Orlando: Women's Writing in the British Isles from the Beginnings to the Present is a hybrid creation, the descendant of The Feminist Companion to Literature in English (1990, a biographical dictionary of 2700 women writers in the English-speaking world); and it is the product of an experiment in the application of technology to texts. When the Companion went to press, there wasn't room for everything we wanted to print, and we could include only a minimal index, even though it was a big book: 1231 pages, double-column format. Its extensive research was crying out to be written as a history.
Our Orlando is deeply rooted in Woolf's work. Its name reflects the fact that no-one has had more impact on the recognition and understanding of women's writing in history than Woolf. In our history's title, together with the little oak tree that is its logo, we saw ourselves as paying homage to Woolf and to her rich, rollicking, future-embracing Orlando. We had a shared purpose—creation of a history of women's writing from a position widely off-base from the canonical center, in a feminist critical framework—and, in our case, not as a book, but a dynamic literary history delivered online. Our project was highly improbable when it began—but who more inspires improbabilities than Woolf in Orlando?

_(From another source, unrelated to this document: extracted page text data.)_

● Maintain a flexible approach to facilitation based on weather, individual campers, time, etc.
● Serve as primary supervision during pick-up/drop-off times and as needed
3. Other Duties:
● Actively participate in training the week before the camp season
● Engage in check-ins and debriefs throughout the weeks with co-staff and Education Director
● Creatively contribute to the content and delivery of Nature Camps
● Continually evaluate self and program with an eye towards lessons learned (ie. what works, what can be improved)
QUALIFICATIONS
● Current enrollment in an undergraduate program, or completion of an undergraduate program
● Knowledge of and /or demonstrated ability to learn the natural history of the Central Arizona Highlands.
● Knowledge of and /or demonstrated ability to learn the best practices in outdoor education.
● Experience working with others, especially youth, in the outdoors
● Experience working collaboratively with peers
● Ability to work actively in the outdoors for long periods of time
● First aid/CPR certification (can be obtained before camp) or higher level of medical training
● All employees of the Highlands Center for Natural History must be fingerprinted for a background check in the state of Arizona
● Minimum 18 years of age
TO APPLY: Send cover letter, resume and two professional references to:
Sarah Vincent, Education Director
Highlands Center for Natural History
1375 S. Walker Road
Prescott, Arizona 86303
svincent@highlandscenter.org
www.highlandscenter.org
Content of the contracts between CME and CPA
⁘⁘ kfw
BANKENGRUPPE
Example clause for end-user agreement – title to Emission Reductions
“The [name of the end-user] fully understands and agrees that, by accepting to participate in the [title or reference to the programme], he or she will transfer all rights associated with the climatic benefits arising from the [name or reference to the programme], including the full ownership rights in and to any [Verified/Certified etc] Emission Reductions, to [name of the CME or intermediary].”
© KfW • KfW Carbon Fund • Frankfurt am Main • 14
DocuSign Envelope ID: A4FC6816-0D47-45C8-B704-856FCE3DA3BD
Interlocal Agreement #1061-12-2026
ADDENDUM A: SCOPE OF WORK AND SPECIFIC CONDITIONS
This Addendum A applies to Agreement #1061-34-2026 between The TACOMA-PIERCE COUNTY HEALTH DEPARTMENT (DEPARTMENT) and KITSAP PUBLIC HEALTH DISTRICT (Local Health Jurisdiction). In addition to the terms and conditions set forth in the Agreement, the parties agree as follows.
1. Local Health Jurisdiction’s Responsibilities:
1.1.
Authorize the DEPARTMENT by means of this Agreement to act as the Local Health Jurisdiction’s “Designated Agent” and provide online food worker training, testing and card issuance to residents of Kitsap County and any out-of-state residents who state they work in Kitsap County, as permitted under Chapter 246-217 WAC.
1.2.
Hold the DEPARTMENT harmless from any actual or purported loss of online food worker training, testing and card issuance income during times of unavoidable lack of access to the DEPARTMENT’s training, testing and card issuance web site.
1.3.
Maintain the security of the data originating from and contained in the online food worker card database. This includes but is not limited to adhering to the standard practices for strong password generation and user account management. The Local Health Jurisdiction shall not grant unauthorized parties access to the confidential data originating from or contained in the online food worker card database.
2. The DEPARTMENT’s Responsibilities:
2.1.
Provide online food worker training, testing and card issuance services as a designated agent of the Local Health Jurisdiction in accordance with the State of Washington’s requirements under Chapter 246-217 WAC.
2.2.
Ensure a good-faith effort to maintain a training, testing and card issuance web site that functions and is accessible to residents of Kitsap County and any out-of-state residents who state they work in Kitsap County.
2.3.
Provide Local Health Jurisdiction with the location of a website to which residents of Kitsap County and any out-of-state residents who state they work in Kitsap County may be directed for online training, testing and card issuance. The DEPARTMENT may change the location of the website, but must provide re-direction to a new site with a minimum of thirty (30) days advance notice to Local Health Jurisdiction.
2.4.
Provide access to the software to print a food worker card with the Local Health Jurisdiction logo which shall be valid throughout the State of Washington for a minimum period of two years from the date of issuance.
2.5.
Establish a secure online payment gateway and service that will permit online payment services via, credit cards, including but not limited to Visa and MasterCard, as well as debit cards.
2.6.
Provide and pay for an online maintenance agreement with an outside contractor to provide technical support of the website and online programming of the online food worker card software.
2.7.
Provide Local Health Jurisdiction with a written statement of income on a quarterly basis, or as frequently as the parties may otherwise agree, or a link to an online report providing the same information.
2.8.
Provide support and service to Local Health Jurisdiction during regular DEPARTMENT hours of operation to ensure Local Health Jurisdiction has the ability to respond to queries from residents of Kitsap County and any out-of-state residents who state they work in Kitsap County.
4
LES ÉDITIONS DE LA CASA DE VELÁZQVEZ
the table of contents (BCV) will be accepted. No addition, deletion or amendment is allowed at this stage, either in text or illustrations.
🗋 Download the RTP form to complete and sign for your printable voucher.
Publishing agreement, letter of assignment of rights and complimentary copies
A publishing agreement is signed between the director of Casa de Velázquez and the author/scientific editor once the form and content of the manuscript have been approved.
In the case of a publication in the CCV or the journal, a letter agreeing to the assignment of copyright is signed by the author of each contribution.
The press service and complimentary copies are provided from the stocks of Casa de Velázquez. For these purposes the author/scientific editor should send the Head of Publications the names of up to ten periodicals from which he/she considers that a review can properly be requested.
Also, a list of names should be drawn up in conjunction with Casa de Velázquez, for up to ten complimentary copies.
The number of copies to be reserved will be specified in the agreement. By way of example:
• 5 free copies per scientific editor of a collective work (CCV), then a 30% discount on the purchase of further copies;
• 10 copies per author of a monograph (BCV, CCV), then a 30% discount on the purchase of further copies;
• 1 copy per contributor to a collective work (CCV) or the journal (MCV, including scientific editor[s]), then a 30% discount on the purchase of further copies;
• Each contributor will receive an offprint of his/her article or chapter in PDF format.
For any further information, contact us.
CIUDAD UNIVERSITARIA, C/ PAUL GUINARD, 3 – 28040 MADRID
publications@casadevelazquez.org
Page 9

This essay focuses on the interdisciplinary exploration that is at the core of our Orlando. We address the project's beginnings and early contexts; its present, showing, with screen shots, what the online Orlando can do to support discovery, and what its future, and the future of work in literary and computing studies, may hold. We are acutely conscious as we reflect on our own project, since we began this work the digital has become ubiquitous and that everywhere around us rages discussion, often anxious, of its impacts—on the reproduction of texts, on literature and culture, on teaching. The March 2012 PMLA, for instance, opens with a moving and thoughtful Editor's Column on “The Work of the Book in the Age of Electronic Reproduction” in which Simon Gikandi speaks of his “almost apocalyptic dread that an epoch is ending.”